Лицо Джона Папаса сделалось бесстрастным и каким-то осторожным. Джой добавила:
– Она из другого места, эта музыка – точнее, даже из другого мира. Он называется Шей-рах.
Джон Папас выслушал ее рассказ с каменным лицом, не перебивая девочку. Когда Джой закончила, грек издал невнятное ворчание, отвернулся и принялся изучать древний тромбон, принесенный сегодня утром в починку. Потом он бросил через плечо:
– Дорогостоящие у тебя сны, Джозефина Анджелина Ривера. Многотысячные – со всеми-то этими спецэффектами. А кто твой режиссер?
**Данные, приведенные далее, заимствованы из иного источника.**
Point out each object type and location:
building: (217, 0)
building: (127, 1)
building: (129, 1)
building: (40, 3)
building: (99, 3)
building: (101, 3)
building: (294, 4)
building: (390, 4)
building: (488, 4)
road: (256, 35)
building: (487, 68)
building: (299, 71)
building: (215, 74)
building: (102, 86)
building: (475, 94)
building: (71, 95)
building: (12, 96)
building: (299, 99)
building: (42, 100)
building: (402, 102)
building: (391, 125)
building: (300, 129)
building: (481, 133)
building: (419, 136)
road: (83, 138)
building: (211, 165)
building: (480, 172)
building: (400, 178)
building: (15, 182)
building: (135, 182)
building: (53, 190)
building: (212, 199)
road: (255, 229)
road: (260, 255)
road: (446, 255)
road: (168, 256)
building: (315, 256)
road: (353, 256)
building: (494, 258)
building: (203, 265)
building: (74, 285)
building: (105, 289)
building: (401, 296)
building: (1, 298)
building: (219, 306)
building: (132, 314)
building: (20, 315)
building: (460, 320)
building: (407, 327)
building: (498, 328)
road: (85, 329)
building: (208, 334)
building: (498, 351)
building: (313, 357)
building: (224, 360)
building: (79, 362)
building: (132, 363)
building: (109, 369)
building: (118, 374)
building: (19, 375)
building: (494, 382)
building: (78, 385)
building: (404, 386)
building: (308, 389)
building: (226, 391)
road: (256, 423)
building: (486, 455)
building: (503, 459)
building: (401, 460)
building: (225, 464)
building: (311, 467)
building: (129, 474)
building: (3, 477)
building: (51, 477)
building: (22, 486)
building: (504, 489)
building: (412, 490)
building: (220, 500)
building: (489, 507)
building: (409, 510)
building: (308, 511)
Скажешь мне, когда фильм выйдет на экраны, лады?
Джой, конечно, не рассчитывала, что Джон Папас сразу и безоговорочно поверит в ее рассказ о единорогах, сатирах и плотоядных летающих оленях, но такой насмешливой и небрежной отповеди она тоже не ожидала.
– Это не сон! – возмутилась Джой. – Что, по-вашему, я уже не в состоянии отличить, когда я сплю, а когда нет? Я пробыла там дни, недели – я была там!
Джон Папас пробормотал что-то неразборчивое и, так и не обернувшись, склонился над тромбоном. Волна гнева захлестнула Джой с головой, и девочка крикнула:
– И вы знаете, что это правда! Вы знаете, откуда приходит эта музыка, – потому что вы знакомы с Индиго! Я совершенно уверена, что вы его знаете!
Джон Папас медленно обернулся. Лицо его было белым как мел, и от этого черные глаза казались больше обычного. Левое веко заметно подергивалось. Папас тихо произнес:
– Я встретил его на Границе.
Это внезапное признание едва не лишило Джой дара речи.
– На Границе… – запинаясь, произнесла она. – Так вы пересекали Границу? Вы были там, в Шей-рахе?
Джон Папас покачал головой и едва заметно улыбнулся.
– Нет. Это вышло случайно. Я нашел твою Границу – хочешь знать где? В конце квартала, как раз напротив забегаловки Провотакиса. Прямо через дорогу. Как-то ночью, примерно с год назад. Граница…
– Она движется с места на место, – сказала Джой. – Я ее даже не заметила. Я просто гналась за музыкой.
– Гналась за музыкой… – Улыбка Папаса сделалась шире, хотя, казалось, это причиняло старому греку боль. – А я вот не слышу никакой музыки. Ты играешь ее, он играет – тогда я слышу хорошо. А так – не могу, ни с другой стороны улицы, ни из-за Границы.
Папас резко фыркнул и подергал себя за усы.
– Так вот. Я выпил узо [4]с Провотакисом – ну, выпиваем мы иногда. Выпили, поговорили о жизни. Потом он закрыл свою забегаловку – в час ночи, может, в два. Выхожу на улицу, полный под завязку, а тут оно… Оно… Прямо перед моим лицом, прямо перед носом появилось такое… вроде дождя. Что-то вроде электрического дождя.
– Но вы ее не перешли? – спросила Джой.
– Я не ребенок, – отозвался Папас. – Просто пьяный старик. Я стоял и смотрел – да и все. Пытался понять, что это я вижу. Только я не мог видеть, что за ней. А потом… Потом – белый единорог.
– Индиго! – выдохнула Джой. Джон Папас словно не услышал ее. Он продолжал:
– Белый, как соль. Как кость. Стоит себе прямо на Границе. Передние копыта постукивают по вудмонтской улице, а задние… А кто их знает, где они, эти задние копыта? Стоит и смотрит на меня. Ты знаешь, на что это похоже, когда они на тебя смотрят.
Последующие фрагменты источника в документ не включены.